▸ ABOUT THIS EXERCISE: A verbatim copy of the data is wanted, minus any picture in it.

━━━━━━━━━━━━━━━━━━━━

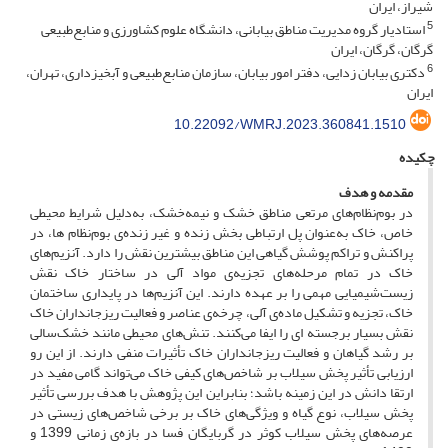
شیراز، ایران
5
استادیار گروه مدیریت مناطق بیابانی، دانشگاه علوم کشاورزی و منابع‌طبیعی
گرگان، گرگان، ایران
6
دکتری بیابان زدایی، دفتر امور بیابان، سازمان منابع‌طبیعی و آبخیزداری، تهران،
ایران
10.22092/WMRJ.2023.360841.1510
چکیده
مقدمه و هدف
در بوم‌نظام‌‌های مرتعی مناطق خشک و نیمه‌خشک، به‌دلیل شرایط محیطی
خاص، خاک به‌عنوان پل ارتباطی بخش زنده و غیر زنده‌ی بوم‌نظام ­ها، در
پراکنش و تراکم پوشش گیاهی این مناطق بیشترین نقش را دارد. آنزیم‌های
خاک در تمام مرحله‌های تجزیه‌ی مواد آلی در ساختار خاک نقش‌
زیست‌شیمیایی مهمی را بر عهده ‌دارند. این آنزیم‌ها در پایداری ساختمان
خاک، تجزیه و تشکیل ماده‌ی آلی، چرخه‌ی عناصر و فعالیت ریزجانداران خاک
نقش بسیار برجسته ­ای را ایفا می‌کنند. تنش‌های محیطی مانند خشک‌سالی
بر رشد گیاهان و فعالیت ریزجانداران خاک تأثیرات منفی دارند. از این رو
ارزیابی تأثیر پخش ­سیلاب بر شاخص‌های کیفی خاک می‌تواند گامی مفید در
ارتقا دانش در این زمینه باشد؛ بنابراین این پژوهش با هدف بررسی تأثیر
پخش ­سیلاب، نوع گیاه و ویژگی‌های خاک بر برخی شاخص‌های زیستی در
عرصه‌های پخش­ سیلاب کوثر در گربایگان فسا در بازه‌ی زمانی 1399 و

━━━━━━━━━━━━━━━━━━━━

▸ RESPONSE AREA:
شیراز، ایران
5
استادیار گروه مدیریت مناطق بیابانی، دانشگاه علوم کشاورزی و منابع‌طبیعی
گرگان، گرگان، ایران
6
دکتری بیابان زدایی، دفتر امور بیابان، سازمان منابع‌طبیعی و آبخیزداری، تهران،
ایران
10.22092/WMRJ.2023.360841.1510
چکیده
مقدمه و هدف
در بوم‌نظام‌‌های مرتعی مناطق خشک و نیمه‌خشک، به‌دلیل شرایط محیطی
خاص، خاک به‌عنوان پل ارتباطی بخش زنده و غیر زنده‌ی بوم‌نظام ­ها، در
پراکنش و تراکم پوشش گیاهی این مناطق بیشترین نقش را دارد. آنزیم‌های
خاک در تمام مرحله‌های تجزیه‌ی مواد آلی در ساختار خاک نقش‌
زیست‌شیمیایی مهمی را بر عهده ‌دارند. این آنزیم‌ها در پایداری ساختمان
خاک، تجزیه و تشکیل ماده‌ی آلی، چرخه‌ی عناصر و فعالیت ریزجانداران خاک
نقش بسیار برجسته ­ای را ایفا می‌کنند. تنش‌های محیطی مانند خشک‌سالی
بر رشد گیاهان و فعالیت ریزجانداران خاک تأثیرات منفی دارند. از این رو
ارزیابی تأثیر پخش ­سیلاب بر شاخص‌های کیفی خاک می‌تواند گامی مفید در
ارتقا دانش در این زمینه باشد؛ بنابراین این پژوهش با هدف بررسی تأثیر
پخش ­سیلاب، نوع گیاه و ویژگی‌های خاک بر برخی شاخص‌های زیستی در
عرصه‌های پخش­ سیلاب کوثر در گربایگان فسا در بازه‌ی زمانی 1399 و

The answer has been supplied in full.